Technology

August 10, 2011

World Wide Web marks 20yrs

By PRINCE OSUAGWU

Last Saturday marked the 20th anniversary of the World Wide Web, www, becoming a publicly available service on the internet.

Although many people frequently use the terms web and internet interchangeably, the fact is that they are actually different services.

The twenty years journey of the world wide web today, started on August 6 1991, when a man known today as Sir Tim Berners-Lee, posted a short summary of the World Wide Web project on the alt.hypertext newsgroup, saying “the WWW project aims to allow all links to be made to any information anywhere.”

Before this time, the web was mainly used to allow physicists at the CERN physics laboratory to share data, news and documentation, but Berners-Lee’s post released the technology to the general public.

However, Lee’s initiative of making the web openly available and royalty free, quickly turned out to be a globally used service, closing its chapter of being the secret of the technologically minded.

Incidentally, the web has now become a daily part of modern life. Between the 90s and 2000s many businesses related to the dot-com has sprouted making the web a common market for all the countries of the world.

The contributions of sites such as Amazon, eBay and the likes, are making life easier and shopping quite simple. Yet the web keeps spreading tentacles, growing to be now included on most new phones and televisions.

Today, the ability to access email and other web services through mobile phones has proved unbelievably successful, with many now addicted to their smart phones. In 2008 statistics proved that mobile access to the web exceeded desktop-computer-based access for the first time.

Meanwhile a Professor at the Open University, Prof.

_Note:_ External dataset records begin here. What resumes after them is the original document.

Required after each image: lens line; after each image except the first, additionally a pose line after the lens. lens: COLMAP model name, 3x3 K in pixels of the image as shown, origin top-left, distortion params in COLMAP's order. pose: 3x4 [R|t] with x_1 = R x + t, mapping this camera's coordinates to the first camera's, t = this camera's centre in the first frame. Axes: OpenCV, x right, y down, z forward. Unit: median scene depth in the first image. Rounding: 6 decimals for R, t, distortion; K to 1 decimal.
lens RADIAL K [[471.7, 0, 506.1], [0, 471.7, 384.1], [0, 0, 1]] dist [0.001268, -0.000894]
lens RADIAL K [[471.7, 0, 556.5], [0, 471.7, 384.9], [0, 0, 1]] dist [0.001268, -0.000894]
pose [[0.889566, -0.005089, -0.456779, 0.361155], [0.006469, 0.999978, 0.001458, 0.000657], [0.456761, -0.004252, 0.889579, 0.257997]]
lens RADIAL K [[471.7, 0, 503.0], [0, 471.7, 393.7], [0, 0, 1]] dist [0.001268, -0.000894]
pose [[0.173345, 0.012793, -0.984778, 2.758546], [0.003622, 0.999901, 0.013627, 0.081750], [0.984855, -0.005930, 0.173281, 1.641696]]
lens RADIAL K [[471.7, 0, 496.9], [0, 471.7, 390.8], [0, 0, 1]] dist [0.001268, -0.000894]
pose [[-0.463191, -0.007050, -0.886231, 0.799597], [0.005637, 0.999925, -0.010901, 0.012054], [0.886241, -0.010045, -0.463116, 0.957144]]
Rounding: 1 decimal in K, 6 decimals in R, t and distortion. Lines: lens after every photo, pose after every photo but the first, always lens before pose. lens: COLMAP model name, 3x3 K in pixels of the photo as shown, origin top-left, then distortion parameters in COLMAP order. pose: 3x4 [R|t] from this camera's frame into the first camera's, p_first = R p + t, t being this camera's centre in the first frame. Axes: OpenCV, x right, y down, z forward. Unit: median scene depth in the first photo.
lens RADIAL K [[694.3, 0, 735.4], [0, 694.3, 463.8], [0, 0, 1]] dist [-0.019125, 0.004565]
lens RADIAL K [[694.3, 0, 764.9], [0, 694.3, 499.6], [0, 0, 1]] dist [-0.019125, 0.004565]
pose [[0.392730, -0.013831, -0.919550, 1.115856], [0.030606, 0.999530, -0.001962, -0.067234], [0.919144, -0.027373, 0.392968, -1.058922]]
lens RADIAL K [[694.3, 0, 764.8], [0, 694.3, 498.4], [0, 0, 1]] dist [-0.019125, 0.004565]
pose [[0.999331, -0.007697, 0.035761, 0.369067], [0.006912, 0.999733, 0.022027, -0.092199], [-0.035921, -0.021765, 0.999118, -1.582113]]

John Domingue, according to Sky news, predicted the future of the web as that which will see a number of trends and influences.

It is also reported that over five billion people now on the web, are through mobile devices, particularly the smart devices like the smart phone, iPad, eReader among others, rather than the laptop.

Now, with Booming sales of tablets in 2011 which has been predicted to help drive a 57.8 percent increase in shipments of mobile broadband devices this decade, no body can stop the surge of the web.

A study by IHS, says that shipments of mobile broadband devices in 2011 are projected to climb to 157.9 million units, up from 100.1 million units in 2010.

The study also noted that aside from tablets, the mobile broadband segment includes devices such as notebook and netbook computers, as well as e-book readers.

This year’s growth rate for mobile broadband devices parallels the 57.4 percent expansion of 2010, and if the 2008 statistics on web growth through mobile devices is anything to rely on, it is only left to be imagined what surge businesses on the web would experience with the latest figures.

Even before tasking imaginations, the IHS study confirmed that tablets will represent the fastest-growing mobile broadband device this year with shipments projected to reach 58.9 million units, up 239.3 percent from 17.4 million in 2010.

It added that of the various ways to enable broadband access for consumer electronics devices, mobile hotspots and embedded chipsets are the fastest-growing methods, growing 25 to 50 percent faster than the overall market, making it draw the conclusion that by 2015, the majority of mobile broadband devices will use LTE, in line with consumer demand for faster speeds.

However, one problem that is envisaged with all these predictions in the future of the web is privacy. While this is already the case now with a number of sites getting worse as technology advances, it may not after all deny the upward movement the web is heading towards.